### Required action
When you reach the line containing "session_factory = sessionmaker(bind=engine)" in the records below, start copying exactly, and stop once you have copied the line containing "path = join(TEMP_PATH, person1.image.path)".

────────────────────────────────────────

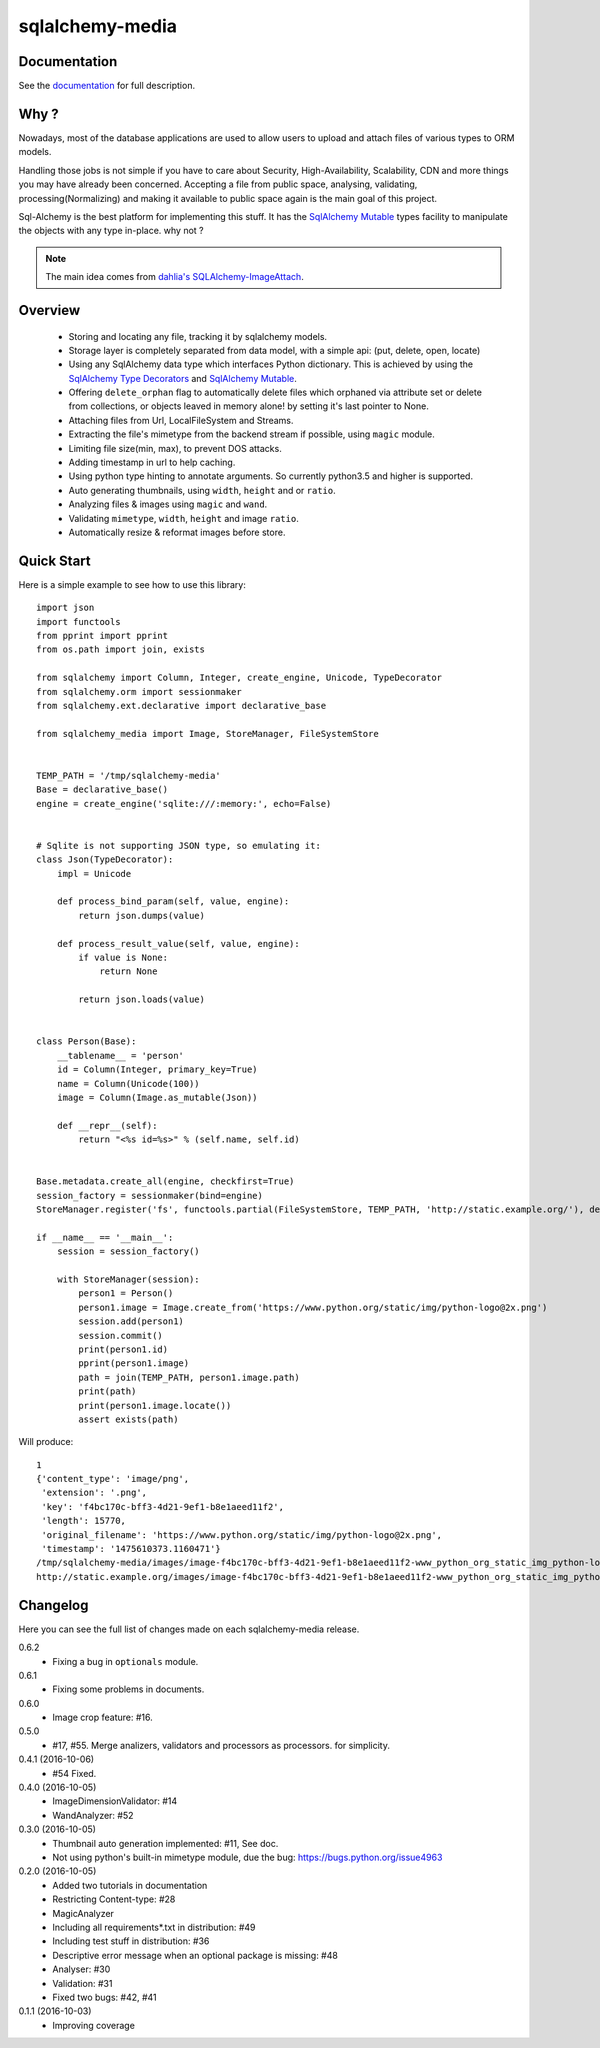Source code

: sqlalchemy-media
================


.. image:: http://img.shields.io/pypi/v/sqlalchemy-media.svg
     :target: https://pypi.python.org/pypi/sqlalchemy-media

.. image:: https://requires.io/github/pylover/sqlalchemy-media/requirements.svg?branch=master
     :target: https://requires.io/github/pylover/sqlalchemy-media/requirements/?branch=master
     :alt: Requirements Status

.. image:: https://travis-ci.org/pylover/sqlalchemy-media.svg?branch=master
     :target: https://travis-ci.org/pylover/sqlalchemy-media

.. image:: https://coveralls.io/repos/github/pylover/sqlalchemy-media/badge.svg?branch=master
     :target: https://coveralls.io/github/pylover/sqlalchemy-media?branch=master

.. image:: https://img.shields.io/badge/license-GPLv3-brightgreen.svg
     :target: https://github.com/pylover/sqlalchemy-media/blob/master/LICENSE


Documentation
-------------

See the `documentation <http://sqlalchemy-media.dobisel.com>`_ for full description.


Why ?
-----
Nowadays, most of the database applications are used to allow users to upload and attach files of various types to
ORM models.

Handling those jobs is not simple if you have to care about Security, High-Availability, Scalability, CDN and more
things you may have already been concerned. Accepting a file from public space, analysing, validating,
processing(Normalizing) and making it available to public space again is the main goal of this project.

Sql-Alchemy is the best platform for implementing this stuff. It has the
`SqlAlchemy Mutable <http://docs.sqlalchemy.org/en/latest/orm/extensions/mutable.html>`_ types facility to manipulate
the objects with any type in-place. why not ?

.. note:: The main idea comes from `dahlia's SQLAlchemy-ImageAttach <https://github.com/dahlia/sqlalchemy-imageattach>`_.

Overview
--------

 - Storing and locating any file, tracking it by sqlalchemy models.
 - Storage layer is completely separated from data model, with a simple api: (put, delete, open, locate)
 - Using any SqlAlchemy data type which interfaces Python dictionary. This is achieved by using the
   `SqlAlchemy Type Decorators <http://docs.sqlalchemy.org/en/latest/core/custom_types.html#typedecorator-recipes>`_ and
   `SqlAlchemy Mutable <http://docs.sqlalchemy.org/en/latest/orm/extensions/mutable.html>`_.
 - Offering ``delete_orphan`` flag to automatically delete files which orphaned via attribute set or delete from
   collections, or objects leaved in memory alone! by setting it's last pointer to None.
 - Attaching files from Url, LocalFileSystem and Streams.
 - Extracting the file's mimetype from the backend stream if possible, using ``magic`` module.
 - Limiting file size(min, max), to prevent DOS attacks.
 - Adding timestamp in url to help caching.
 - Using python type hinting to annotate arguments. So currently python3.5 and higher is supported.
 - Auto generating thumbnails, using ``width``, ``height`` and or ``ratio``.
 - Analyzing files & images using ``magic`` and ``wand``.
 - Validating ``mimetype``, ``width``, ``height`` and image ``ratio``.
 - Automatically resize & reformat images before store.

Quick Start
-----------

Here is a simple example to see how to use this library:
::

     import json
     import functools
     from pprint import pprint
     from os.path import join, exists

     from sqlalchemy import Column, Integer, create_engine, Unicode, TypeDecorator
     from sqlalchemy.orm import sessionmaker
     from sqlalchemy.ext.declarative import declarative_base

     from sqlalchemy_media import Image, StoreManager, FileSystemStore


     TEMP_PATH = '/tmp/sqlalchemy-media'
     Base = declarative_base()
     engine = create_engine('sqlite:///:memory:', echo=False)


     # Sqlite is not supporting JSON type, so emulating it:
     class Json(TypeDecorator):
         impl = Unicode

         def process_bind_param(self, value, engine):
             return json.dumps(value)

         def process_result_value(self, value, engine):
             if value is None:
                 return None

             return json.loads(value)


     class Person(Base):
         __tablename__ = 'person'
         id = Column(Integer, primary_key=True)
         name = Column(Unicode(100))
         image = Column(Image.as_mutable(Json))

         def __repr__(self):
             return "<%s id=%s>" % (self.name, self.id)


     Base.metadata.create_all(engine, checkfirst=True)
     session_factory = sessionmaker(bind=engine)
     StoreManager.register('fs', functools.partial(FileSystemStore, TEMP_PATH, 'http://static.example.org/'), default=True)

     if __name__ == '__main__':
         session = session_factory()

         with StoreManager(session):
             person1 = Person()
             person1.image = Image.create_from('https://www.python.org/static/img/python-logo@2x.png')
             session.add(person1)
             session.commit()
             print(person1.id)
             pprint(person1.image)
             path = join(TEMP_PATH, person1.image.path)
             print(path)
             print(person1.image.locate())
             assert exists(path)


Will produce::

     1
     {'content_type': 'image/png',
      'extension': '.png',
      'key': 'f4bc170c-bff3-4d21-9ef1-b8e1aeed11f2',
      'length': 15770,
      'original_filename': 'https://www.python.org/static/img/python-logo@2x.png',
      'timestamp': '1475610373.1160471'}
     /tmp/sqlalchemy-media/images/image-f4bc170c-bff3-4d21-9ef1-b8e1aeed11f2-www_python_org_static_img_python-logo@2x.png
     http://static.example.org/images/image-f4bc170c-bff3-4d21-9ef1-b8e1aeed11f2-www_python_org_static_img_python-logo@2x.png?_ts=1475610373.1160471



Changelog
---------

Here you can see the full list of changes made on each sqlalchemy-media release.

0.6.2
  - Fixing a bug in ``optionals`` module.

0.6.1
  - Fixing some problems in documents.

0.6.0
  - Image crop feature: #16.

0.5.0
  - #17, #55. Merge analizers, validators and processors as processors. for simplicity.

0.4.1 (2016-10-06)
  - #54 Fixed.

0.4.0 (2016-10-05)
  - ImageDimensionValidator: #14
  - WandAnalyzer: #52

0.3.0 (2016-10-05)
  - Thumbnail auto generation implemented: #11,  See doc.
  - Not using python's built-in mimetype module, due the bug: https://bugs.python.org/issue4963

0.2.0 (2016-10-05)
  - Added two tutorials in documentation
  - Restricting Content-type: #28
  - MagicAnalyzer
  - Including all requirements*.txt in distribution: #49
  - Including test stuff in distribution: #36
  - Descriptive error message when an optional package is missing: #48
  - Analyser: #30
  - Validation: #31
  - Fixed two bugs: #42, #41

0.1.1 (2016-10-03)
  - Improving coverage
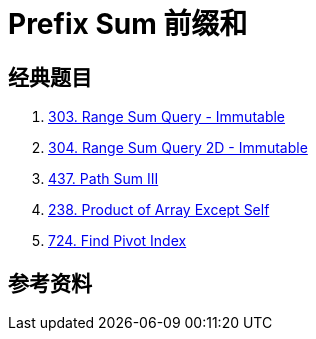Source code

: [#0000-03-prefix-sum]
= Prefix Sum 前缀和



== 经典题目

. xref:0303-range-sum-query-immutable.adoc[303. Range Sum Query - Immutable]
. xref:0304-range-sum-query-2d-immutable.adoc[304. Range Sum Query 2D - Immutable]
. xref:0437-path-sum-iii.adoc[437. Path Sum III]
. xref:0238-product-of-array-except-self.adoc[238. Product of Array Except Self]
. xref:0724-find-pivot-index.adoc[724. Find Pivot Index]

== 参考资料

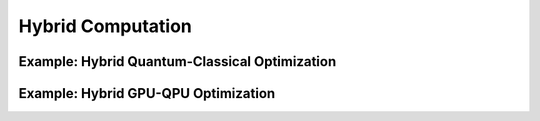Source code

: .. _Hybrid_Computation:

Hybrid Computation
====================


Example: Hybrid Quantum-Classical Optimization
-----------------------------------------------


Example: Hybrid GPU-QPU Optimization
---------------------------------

────────────────────────────────────────

### Reply to the exercise
     session_factory = sessionmaker(bind=engine)
     StoreManager.register('fs', functools.partial(FileSystemStore, TEMP_PATH, 'http://static.example.org/'), default=True)

     if __name__ == '__main__':
         session = session_factory()

         with StoreManager(session):
             person1 = Person()
             person1.image = Image.create_from('https://www.python.org/static/img/python-logo@2x.png')
             session.add(person1)
             session.commit()
             print(person1.id)
             pprint(person1.image)
             path = join(TEMP_PATH, person1.image.path)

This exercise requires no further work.